‘Ndrangheta, droga, rapine e vaglia falsi: gip rigetta richiesta di 73 arresti

Vaglia e titoli venivano falsificati e riscossi da persone che si presentavano sotto falso nome agli sportelli degli istituti di credito

Mancanza del “requisito dell’attualità delle esigenze cautelari”. Per questo motivo il gip di Reggio Calabria, Vincenzo Quaranta, come Corriere dalla Calabria, ha rigettato la richiesta di 73 arresti, 51 in carcere e 22 ai domiciliari, fatta dalla Direzione distrettuale antimafia che adesso, contro la decisione del giudice, ha presentato appello al Tribunale del riesame, davanti al quale la relativa udienza è stata fissata per il 5 luglio. L’appello è stato sottoscritto dal procuratore della Repubblica, Giovanni Bombardieri, dall’aggiunto Giuseppe Lombardo e dai pm Antonella Crisafulli e Domenico Cappelleri. Gran parte dei reati contestati nell’inchiesta, denominata “Biro”, risalgono al periodo tra il 2017 ed il 2018. Le indagini hanno portato alla scoperta da parte dei carabinieri di una presunta associazione per delinquere finalizzata a un traffico di droga tra Bovalino (Reggio Calabria) e Sommatino (Caltanissetta).

Vaglia falsificati

Vaglia falsificati

Un altro filone investigativo riguarda reati contro il patrimonio, ed in particolare furti ai danni degli uffici postali con l’utilizzo di materiali esplodenti. Un terzo troncone di indagini si é occupato di alcune truffe messe a segno tra Roma e la Calabria. Grazie ad alcuni dipendenti di Poste italiane presunti corrotti l’organizzazione criminale avrebbe acquisito i dati relativi a titoli bancari ed a vaglia postali, non ancora incassati, dai rispettivi beneficiari. Vaglia e titoli che poi venivano falsificati e riscossi da persone che si presentavano sotto falso nome agli sportelli degli istituti di credito.

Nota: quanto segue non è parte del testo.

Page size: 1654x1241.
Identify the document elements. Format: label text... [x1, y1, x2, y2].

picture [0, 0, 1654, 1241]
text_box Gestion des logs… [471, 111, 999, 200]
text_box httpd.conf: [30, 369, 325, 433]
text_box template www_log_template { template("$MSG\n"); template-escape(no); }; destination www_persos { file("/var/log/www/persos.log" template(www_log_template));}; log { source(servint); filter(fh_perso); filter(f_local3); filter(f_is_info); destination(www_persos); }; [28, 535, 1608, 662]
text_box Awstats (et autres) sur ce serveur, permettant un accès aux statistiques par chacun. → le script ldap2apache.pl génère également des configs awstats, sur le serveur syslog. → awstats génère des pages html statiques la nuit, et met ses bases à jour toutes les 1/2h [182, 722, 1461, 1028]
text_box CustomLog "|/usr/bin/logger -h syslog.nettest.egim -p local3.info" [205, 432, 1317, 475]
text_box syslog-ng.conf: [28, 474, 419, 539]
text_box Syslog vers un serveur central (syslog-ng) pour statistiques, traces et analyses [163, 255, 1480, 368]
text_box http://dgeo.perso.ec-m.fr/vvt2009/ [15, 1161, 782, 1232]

Il pericolo di reiterazione del reato

Secondo la Dda di Reggio Calabria, “risulta assolutamente evidente come il gip si sia limitato a una lettura dei soli capi di imputazione, omettendo di differenziare tra le posizioni, come sarebbe stato doveroso in considerazione della gravità dei fatti contestati, della personalità degli indagati emersa dall’indagine e opportunamente evidenziata nella richiesta di emissione delle ordinanze di custodia cautelare. Il giudice, inopinatamente – sostengono ancora i pm – confonde la data di commissione dei reati contestati o di accertamento degli stessi con l’attualità delle esigenze cautelari. Se il gip avesse letto la richiesta di misura o le informative di polizia giudiziaria non avrebbe potuto non considerare concreto e attuale il pericolo di reiterazione del reato rispetto ai numerosi indagati che, nel corso dell’intera indagine, hanno dimostrato di possedere un’accentuata pericolosità sociale desunta dalle modalità delle singole condotte che hanno evidenziato, fra l’altro, una grande professionalità e spregiudicatezza sul piano criminale”.